▶ **Excerpted passage**:
Disillusion struck from every angle. I had to pause the live stream to take this guy’s phone call. Let’s call him William: an artist’s assistant seven years my senior.

In the week that followed, an obligation to attend the second weekend of Coachella sloshed through my stomach. Those plans had nothing to do with William; he’s lived in L.A. his whole life but has never bothered to go.

I dreaded the festival because there’s only one Coachella illness that runs as rampant as its infamous cough, and that’s the love bug. Those attending with a significant other seek a tender moment (and a sunset selfie) before reaching peak inebriation. Some scan the crowds in anticipation of a mid-set makeout. Others hope to stumble upon a connection that lasts, like a millennial reincarnation of Nick and Bobbi Ercoline, the Woodstock couple immortalized with a photo of the two embracing under a blanket, Bobbi’s head nestled against her then-boyfriend’s shoulder.

The numbers speak for themselves. In 2015, Tinder reported that usage of the app in areas surrounding the Empire Polo Club surged by 300 percent over the course of the first weekend. This year, the opening weekend sent that figure soaring to 411 percent. Rosette Pambakian, VP of communication and brand at Tinder, said that this increase “isn’t a surprise.” Plenty of fish in the sea — or strewn across Coachella Valley resorts — means plenty of matches to be made.

If you are one public display of affection away from launching your cell phone into a Solo Cup cocktail, Coachella is the very last place to haunt. But here I am, struggling more than ever to pinpoint what it is about the festival, amongst the dirt and dust and early-onset melanoma, that blinds attendees with rose-tinted glasses. So I caught up with a few Coachella couples to ask: How could you possibly find this romantic?

▶ **Complete the following**:
**1.** Quote the Coachella piece, starting with "In the week" and going on through "her then-boyfriend’s shoulder.".
**2.** According to the Coachella piece, by what percentage did Tinder usage around the Empire Polo Club surge during this year's opening weekend?

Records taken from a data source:

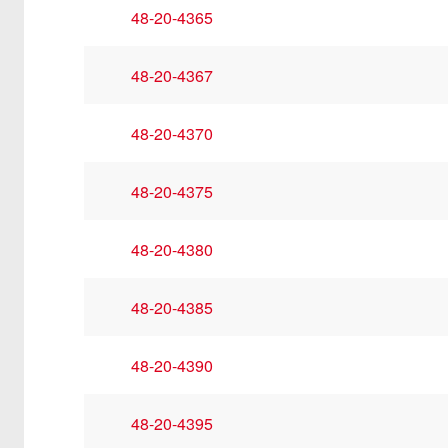
48-20-4365
48-20-4367
48-20-4370
48-20-4375
48-20-4380
48-20-4385
48-20-4390
48-20-4395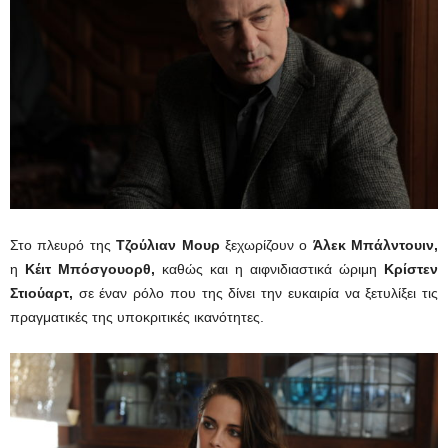
Στο πλευρό της
Τζούλιαν Μουρ
ξεχωρίζουν ο
Άλεκ Μπάλντουιν,
η
Κέιτ Μπόσγουορθ,
καθώς και η αιφνιδιαστικά ώριμη
Κρίστεν
Στιούαρτ,
σε έναν ρόλο που της δίνει την ευκαιρία να ξετυλίξει τις
πραγματικές της υποκριτικές ικανότητες.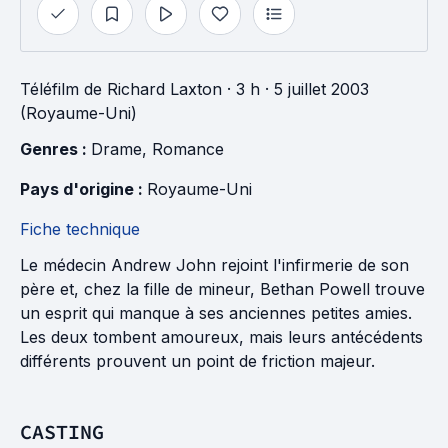
Téléfilm
de
Richard Laxton
· 3 h
· 5 juillet 2003
(Royaume-Uni)
Genres : 
Drame
, 
Romance
Pays d'origine : 
Royaume-Uni
Fiche technique
Le médecin Andrew John rejoint l'infirmerie de son
père et, chez la fille de mineur, Bethan Powell trouve
un esprit qui manque à ses anciennes petites amies.
Les deux tombent amoureux, mais leurs antécédents
différents prouvent un point de friction majeur.
CASTING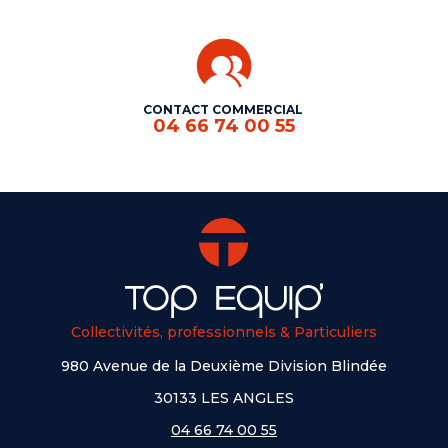
CONTACT COMMERCIAL
04 66 74 00 55
Collectivités, professionnels & Particuliers
980 Avenue de la Deuxième Division Blindée
30133 LES ANGLES
04 66 74 00 55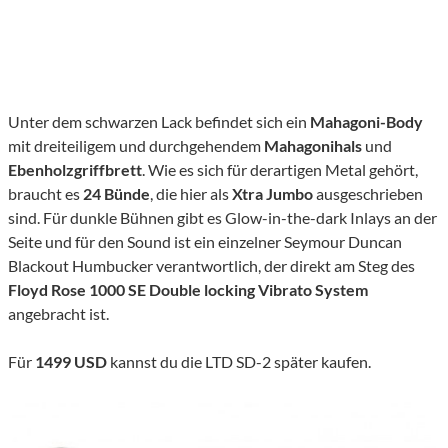
Unter dem schwarzen Lack befindet sich ein
Mahagoni-Body
mit dreiteiligem und durchgehendem
Mahagonihals
und
Ebenholzgriffbrett
. Wie es sich für derartigen Metal gehört,
braucht es
24 Bünde
, die hier als
Xtra Jumbo
ausgeschrieben
sind. Für dunkle Bühnen gibt es Glow-in-the-dark Inlays an der
Seite und für den Sound ist ein einzelner Seymour Duncan
Blackout Humbucker verantwortlich, der direkt am Steg des
Floyd Rose 1000 SE Double locking Vibrato System
angebracht ist.
Für
1499 USD
kannst du die LTD SD-2 später kaufen.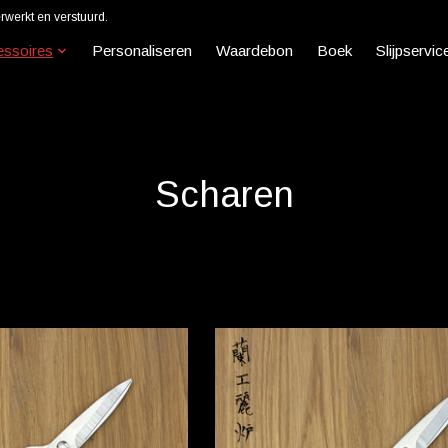
werkt en verstuurd.
essoires
Personaliseren
Waardebon
Boek
Slijpservic
Scharen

▶ **Task solutions**:
**1.**
In the week that followed, an obligation to attend the second weekend of Coachella sloshed through my stomach. Those plans had nothing to do with William; he’s lived in L.A. his whole life but has never bothered to go.

I dreaded the festival because there’s only one Coachella illness that runs as rampant as its infamous cough, and that’s the love bug. Those attending with a significant other seek a tender moment (and a sunset selfie) before reaching peak inebriation. Some scan the crowds in anticipation of a mid-set makeout. Others hope to stumble upon a connection that lasts, like a millennial reincarnation of Nick and Bobbi Ercoline, the Woodstock couple immortalized with a photo of the two embracing under a blanket, Bobbi’s head nestled against her then-boyfriend’s shoulder.

**2.** 411 percent